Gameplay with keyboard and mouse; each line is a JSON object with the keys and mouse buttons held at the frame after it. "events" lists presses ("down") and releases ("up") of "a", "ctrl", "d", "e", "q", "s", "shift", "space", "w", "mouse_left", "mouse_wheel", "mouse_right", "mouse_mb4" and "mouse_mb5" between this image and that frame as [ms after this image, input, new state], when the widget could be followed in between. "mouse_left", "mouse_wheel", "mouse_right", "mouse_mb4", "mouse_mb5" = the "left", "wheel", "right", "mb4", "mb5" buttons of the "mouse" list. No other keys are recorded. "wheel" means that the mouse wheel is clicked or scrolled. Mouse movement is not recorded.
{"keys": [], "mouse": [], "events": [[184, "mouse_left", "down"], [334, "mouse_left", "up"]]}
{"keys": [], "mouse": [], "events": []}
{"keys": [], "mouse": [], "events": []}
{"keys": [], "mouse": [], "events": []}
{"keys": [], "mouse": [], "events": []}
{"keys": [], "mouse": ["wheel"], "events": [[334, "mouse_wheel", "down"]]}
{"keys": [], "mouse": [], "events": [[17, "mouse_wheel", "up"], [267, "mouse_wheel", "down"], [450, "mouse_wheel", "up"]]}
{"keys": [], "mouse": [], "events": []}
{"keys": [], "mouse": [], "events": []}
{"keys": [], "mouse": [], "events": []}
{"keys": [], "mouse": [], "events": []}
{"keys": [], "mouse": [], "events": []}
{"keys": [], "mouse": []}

:::

What you need to do: Each of the entries must be set down exactly, none omitted.

Problem solution:
Gameplay with keyboard and mouse; each line is a JSON object with the keys and mouse buttons held at the frame after it. "events" lists presses ("down") and releases ("up") of "a", "ctrl", "d", "e", "q", "s", "shift", "space", "w", "mouse_left", "mouse_wheel", "mouse_right", "mouse_mb4" and "mouse_mb5" between this image and that frame as [ms after this image, input, new state], when the widget could be followed in between. "mouse_left", "mouse_wheel", "mouse_right", "mouse_mb4", "mouse_mb5" = the "left", "wheel", "right", "mb4", "mb5" buttons of the "mouse" list. No other keys are recorded. "wheel" means that the mouse wheel is clicked or scrolled. Mouse movement is not recorded.
{"keys": [], "mouse": [], "events": [[184, "mouse_left", "down"], [334, "mouse_left", "up"]]}
{"keys": [], "mouse": [], "events": []}
{"keys": [], "mouse": [], "events": []}
{"keys": [], "mouse": [], "events": []}
{"keys": [], "mouse": [], "events": []}
{"keys": [], "mouse": ["wheel"], "events": [[334, "mouse_wheel", "down"]]}
{"keys": [], "mouse": [], "events": [[17, "mouse_wheel", "up"], [267, "mouse_wheel", "down"], [450, "mouse_wheel", "up"]]}
{"keys": [], "mouse": [], "events": []}
{"keys": [], "mouse": [], "events": []}
{"keys": [], "mouse": [], "events": []}
{"keys": [], "mouse": [], "events": []}
{"keys": [], "mouse": [], "events": []}
{"keys": [], "mouse": []}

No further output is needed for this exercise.